### WHAT TO PRODUCE
The answer must be every line of the records below that contains the word "root", copied out.

### DATA EXTRACT
○ ○ ○ ○
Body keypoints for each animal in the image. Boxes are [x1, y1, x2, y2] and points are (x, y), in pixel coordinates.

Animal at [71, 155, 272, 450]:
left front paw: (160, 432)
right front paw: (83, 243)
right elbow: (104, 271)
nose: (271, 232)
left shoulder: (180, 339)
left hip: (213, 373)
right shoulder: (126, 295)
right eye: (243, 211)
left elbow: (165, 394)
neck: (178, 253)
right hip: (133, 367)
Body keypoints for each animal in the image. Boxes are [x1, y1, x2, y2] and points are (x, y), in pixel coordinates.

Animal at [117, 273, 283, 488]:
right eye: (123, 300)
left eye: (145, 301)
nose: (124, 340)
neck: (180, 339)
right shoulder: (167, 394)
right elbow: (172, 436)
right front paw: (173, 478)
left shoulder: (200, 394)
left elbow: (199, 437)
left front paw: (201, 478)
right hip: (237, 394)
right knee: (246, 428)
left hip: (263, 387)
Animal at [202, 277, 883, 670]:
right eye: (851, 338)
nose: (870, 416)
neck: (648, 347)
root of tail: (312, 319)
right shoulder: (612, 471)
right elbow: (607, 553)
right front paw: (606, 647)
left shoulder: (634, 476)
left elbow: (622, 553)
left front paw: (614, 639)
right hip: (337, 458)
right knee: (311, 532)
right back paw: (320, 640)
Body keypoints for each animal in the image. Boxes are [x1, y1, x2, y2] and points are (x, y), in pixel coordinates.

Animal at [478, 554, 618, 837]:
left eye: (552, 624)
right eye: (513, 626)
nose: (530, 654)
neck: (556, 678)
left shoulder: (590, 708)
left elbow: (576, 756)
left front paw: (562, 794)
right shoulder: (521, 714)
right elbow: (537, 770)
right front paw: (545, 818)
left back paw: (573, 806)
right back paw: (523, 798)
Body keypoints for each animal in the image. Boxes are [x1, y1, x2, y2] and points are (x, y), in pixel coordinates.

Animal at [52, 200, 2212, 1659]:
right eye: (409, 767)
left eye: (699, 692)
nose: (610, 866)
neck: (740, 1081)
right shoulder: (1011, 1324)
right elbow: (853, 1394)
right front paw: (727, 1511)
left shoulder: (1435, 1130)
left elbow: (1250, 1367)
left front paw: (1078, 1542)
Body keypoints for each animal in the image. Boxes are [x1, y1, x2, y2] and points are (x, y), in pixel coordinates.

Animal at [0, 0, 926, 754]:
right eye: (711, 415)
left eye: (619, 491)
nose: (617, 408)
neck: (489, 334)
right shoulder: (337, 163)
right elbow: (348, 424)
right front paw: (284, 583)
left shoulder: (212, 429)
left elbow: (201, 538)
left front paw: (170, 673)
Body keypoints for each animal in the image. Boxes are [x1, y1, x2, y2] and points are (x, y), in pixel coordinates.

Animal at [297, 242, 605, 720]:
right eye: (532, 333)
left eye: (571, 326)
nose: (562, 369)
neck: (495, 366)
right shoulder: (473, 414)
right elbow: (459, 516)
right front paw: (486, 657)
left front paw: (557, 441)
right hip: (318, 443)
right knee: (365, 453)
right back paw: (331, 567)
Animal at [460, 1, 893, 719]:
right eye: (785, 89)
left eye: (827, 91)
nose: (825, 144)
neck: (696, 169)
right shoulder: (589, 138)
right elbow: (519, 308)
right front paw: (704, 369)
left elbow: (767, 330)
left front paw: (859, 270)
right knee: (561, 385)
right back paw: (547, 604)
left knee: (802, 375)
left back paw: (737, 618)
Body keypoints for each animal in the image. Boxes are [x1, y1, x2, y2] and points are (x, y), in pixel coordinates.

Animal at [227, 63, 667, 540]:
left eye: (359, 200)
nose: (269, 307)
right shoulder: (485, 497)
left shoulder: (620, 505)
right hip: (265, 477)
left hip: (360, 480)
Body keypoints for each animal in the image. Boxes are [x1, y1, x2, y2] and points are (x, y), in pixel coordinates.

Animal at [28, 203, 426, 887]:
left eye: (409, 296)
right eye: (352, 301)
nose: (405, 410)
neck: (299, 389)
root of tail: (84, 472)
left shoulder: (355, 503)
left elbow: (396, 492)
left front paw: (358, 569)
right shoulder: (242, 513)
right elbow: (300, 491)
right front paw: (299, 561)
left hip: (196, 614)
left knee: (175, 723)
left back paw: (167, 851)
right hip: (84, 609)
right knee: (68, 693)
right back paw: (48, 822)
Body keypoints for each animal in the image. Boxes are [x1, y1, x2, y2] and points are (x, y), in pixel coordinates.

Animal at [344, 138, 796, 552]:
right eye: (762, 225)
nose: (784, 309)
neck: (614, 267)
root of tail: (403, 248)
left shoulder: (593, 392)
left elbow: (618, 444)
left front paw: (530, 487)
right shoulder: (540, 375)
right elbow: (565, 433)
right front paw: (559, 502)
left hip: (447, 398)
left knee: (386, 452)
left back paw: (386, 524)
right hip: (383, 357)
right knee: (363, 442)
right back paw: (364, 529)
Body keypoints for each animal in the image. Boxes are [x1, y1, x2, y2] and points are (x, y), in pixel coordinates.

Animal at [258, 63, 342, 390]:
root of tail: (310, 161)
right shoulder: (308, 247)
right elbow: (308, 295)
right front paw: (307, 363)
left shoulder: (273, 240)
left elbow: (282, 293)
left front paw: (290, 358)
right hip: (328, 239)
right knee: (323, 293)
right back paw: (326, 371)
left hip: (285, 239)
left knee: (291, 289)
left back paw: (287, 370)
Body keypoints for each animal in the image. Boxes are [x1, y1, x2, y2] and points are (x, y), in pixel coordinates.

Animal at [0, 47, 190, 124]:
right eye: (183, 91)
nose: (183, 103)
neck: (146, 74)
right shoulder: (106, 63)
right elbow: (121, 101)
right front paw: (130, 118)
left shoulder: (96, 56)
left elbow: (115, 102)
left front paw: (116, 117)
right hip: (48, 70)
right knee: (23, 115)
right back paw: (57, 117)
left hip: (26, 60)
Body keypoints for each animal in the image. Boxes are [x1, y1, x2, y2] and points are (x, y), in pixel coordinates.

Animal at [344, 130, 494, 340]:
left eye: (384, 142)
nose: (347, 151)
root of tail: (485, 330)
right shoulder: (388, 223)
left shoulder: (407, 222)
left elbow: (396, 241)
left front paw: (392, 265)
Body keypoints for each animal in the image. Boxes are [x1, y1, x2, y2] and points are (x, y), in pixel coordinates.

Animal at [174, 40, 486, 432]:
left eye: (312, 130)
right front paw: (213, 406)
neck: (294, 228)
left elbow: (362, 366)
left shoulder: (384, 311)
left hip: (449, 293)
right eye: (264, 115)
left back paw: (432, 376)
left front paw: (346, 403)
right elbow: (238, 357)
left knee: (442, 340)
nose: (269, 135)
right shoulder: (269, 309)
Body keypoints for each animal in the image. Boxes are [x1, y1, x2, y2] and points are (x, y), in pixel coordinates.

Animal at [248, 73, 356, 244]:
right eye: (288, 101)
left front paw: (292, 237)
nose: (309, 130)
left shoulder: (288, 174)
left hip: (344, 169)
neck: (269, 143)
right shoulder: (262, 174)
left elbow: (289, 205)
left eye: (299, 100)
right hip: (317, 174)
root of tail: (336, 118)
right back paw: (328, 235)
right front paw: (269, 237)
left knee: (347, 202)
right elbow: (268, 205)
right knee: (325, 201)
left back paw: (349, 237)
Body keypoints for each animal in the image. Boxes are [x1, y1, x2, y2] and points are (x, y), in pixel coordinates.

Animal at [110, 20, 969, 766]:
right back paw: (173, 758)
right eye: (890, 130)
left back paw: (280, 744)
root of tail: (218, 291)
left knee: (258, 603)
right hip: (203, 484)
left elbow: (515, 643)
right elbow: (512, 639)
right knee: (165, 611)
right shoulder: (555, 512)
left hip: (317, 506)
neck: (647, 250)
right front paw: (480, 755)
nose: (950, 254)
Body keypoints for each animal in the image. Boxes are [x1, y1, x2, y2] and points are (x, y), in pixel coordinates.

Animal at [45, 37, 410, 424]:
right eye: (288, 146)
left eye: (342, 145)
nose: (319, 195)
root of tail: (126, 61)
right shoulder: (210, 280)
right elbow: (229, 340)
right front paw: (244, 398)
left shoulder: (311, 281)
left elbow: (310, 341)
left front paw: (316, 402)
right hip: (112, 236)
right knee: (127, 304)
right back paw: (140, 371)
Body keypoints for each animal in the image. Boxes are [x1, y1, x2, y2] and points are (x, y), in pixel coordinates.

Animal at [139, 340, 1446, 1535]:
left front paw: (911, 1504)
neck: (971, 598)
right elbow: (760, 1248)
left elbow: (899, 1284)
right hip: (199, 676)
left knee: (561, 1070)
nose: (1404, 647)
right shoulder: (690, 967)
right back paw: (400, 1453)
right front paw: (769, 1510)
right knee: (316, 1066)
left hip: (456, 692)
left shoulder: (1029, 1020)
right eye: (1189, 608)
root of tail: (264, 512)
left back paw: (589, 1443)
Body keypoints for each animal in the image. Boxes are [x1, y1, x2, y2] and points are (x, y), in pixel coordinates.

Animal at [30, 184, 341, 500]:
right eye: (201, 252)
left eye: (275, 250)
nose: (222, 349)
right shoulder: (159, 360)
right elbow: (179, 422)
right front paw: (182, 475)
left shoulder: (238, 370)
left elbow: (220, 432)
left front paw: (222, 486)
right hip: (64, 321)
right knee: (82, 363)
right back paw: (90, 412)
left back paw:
○ ○ ○ ○
### SOLUTION FOR THIS TASK
root of tail: (312, 319)
root of tail: (84, 472)
root of tail: (403, 248)
root of tail: (310, 161)
root of tail: (485, 330)
root of tail: (336, 118)
root of tail: (218, 291)
root of tail: (126, 61)
root of tail: (264, 512)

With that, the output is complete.